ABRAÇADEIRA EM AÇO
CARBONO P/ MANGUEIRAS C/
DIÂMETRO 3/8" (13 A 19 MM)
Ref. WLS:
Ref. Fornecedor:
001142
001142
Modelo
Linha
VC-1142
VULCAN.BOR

==========

■ Task description ■
Reproduce the data, keeping every line exactly the same.

■ Exercise result ■
ABRAÇADEIRA EM AÇO
CARBONO P/ MANGUEIRAS C/
DIÂMETRO 3/8" (13 A 19 MM)
Ref. WLS:
Ref. Fornecedor:
001142
001142
Modelo
Linha
VC-1142
VULCAN.BOR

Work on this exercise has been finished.